The at symbol is shift-2 on American, Canadian English and Brazilian keyboards. Almost every other keyboard layout in existence puts it somewhere else. The most common location seems to be AltGr-2 (Canadian French, Spain, Portugal, Norway, Sweden, Finland, etc.). In the UK, it's shift-apostrophe; in France, it's AltGr-zero; in Germany, it's AltGr-Q; on a traditional Dutch keyboard, it's the key to the left of 1; in Italy, it's AltGr-ò (which is to the right of L); ...
I am sure that is the real reason. And I did not see the reason in this youtube why the @ was on old mechanical typewriters... so the question isn't really answered.
@beeble2003
Yeah. I spent some time in Canada as part of my degree and the moving placement of @ on keyboards annoyed the heck out of me!

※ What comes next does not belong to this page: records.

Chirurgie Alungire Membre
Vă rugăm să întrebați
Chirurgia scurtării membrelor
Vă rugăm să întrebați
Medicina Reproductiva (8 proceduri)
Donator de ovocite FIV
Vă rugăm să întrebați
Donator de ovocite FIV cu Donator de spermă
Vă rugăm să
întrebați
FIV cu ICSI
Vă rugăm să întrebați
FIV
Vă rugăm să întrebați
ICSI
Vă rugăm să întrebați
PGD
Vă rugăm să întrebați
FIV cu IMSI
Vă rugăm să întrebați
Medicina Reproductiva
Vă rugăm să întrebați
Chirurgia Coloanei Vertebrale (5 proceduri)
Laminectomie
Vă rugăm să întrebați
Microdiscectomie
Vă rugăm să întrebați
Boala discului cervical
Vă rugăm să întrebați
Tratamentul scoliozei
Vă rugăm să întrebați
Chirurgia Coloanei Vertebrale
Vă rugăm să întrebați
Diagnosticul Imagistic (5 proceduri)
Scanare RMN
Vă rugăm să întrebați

I'm excited for this video!
I always fill out forms with a typewriter and have to use a pen to make the @ as typewriters don't have it
well, I guess I was wrong. Got to check my typewriter again
Underrated video.
Fascinating history, Inkbox - I never would have thought the symbol was so old!
En Français, ce symbol est nommé "Arrobase"

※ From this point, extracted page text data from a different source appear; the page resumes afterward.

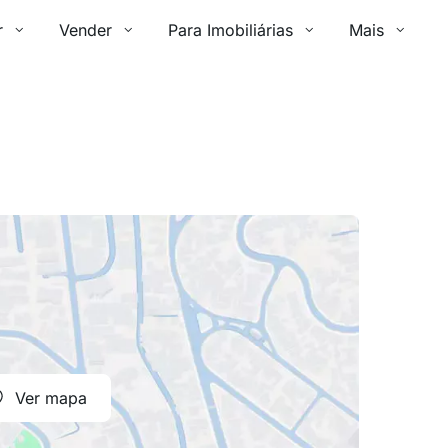
r
Vender
Para Imobiliárias
Mais
Ver mapa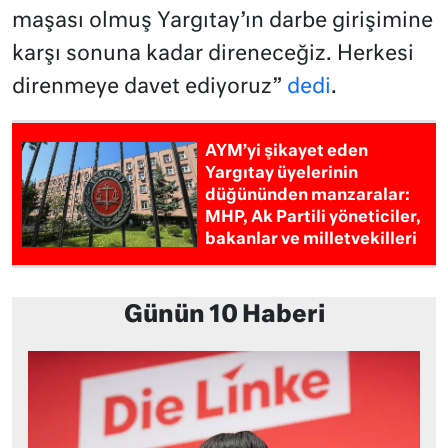
maşası olmuş Yargıtay’ın darbe girişimine
karşı sonuna kadar direneceğiz. Herkesi
direnmeye davet ediyoruz”
dedi
.
AYM’yi şikayet eden
Yargıtay üyelerinin
düğününden manzaralar:
MHP, Ak Partili yöneticiler,
bakanlar ve milletvekilleri
Günün 10 Haberi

mais on dit "at" en Français en Suisse Romande (région qui parle la langue Française de la Suisse)
And here i thought that @ was only made recently.
In school I was taught it stood for "at or around", but I've never run across that description before on the internet through brief searches.
I am amazed you kept me interested for 7:07 minutes in a video about the @ sign. Well done. Excellent information too.
I don't know why this was in my recommended... but I'm glad it was. I'm not even mad @ it.
As a Brazilian the arroba is still used as a cattle measurement, my grandfather taught me it is about 15 kilograms
Dutch: we call it APE TAIL. Deal with it
In the Netherlands we call it a apenstaartje (monkey’s tail).
We do use the “a” somewhat similar to what the @ was used for. But we apparently collectively can’t remember price per unite is implied with it.
“6 flessen(bottles) a €1.50 per stuk (per unite) is in totaal/samen (in total) €9.00”
It developed in a really similar way. @ is a "streamlining" of "at", à just means the same thing in French. à was a lot more influential in Europe than @, used much the same way. And à changed into simple a when you couldn't easily type à (the same as in, say, "à la carte" being usually typed as "a la carte") :D UK and USA played a fairly important role in electronic computers, so a lot of Anglicisms are involved.
"Per stuk" is redundant after using "a". It has the same meaning.